Copy word for word the stretch of the Ariel Motors page below that begins at "Val Page left" and ends after "1933 Name changed.".

[DOCUMENT SEGMENT Boundary: Start]

Grace's Guide is the leading source of historical information on industry and manufacturing in Britain. This web publication contains 132,631 pages of information and 209,984 images on early companies, their products and the people who designed and built them.
Ariel Motors (J.S.) Ltd motorcycle makers, of Selly Oak, Birmingham.
1932 Components Ltd, including Ariel Works Ltd, went into receivership. Jack Sangster bought most of the motorcycle assets from the receivers, to start a new company called Ariel Motors (J.S.) Ltd. He bought all of the tools for almost nothing, re-hired the cream of Ariel's staff, and moved 500 yards down the road to a new plant. Sangster rebuilt the company using the wealth of design and engineering talent employed by the company, which included men such as Edward Turner, Val Page and Bert Hopwood.
1932 Became a private company Ariel Motors (J.S.) Ltd. For a summary of the various users of the Ariel name see Ariel - an overview.
Val Page left Ariel Motors (J.S.) Ltd in 1932 to become Chief Designer at rival motorcycle producers Triumph where he developed the vertical twin and a range of singles, including a 150cc two-stroke and 250, 350 and 500cc four-strokes, with Edward Turner
1932 The Red Hunter was added to the range.
1933 Name changed.
1937 Name changed.
WWII. The company built a military version of the 346cc ohv single and worked on many projects for the forces.

[DOCUMENT SEGMENT Boundary: End]
[SUPPLIED MATERIAL Boundary: Start]

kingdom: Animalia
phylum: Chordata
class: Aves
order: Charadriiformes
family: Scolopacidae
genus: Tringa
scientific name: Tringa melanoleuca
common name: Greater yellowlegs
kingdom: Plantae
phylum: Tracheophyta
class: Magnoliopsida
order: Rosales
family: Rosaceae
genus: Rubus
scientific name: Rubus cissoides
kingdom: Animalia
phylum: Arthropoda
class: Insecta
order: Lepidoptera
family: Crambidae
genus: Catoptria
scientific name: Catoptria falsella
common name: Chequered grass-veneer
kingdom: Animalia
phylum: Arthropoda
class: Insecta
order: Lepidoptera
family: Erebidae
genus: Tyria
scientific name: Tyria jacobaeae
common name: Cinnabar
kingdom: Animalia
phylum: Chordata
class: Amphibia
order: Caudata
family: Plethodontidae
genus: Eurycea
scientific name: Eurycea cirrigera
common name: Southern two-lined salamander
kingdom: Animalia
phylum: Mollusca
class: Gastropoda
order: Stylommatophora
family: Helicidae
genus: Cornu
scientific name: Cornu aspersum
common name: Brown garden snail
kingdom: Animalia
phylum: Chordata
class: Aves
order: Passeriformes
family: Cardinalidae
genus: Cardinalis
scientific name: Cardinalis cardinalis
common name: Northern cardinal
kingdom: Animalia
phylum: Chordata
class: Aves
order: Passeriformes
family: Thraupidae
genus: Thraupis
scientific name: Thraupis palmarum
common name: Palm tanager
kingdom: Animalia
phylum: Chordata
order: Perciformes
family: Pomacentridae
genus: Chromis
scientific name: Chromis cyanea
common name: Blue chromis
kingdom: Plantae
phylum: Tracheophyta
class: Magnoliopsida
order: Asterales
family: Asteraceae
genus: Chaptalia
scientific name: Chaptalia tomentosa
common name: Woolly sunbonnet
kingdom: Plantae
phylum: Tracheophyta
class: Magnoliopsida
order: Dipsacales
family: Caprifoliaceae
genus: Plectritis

[SUPPLIED MATERIAL Boundary: End]

### EXERCISE RESULT
Val Page left Ariel Motors (J.S.) Ltd in 1932 to become Chief Designer at rival motorcycle producers Triumph where he developed the vertical twin and a range of singles, including a 150cc two-stroke and 250, 350 and 500cc four-strokes, with Edward Turner
1932 The Red Hunter was added to the range.
1933 Name changed.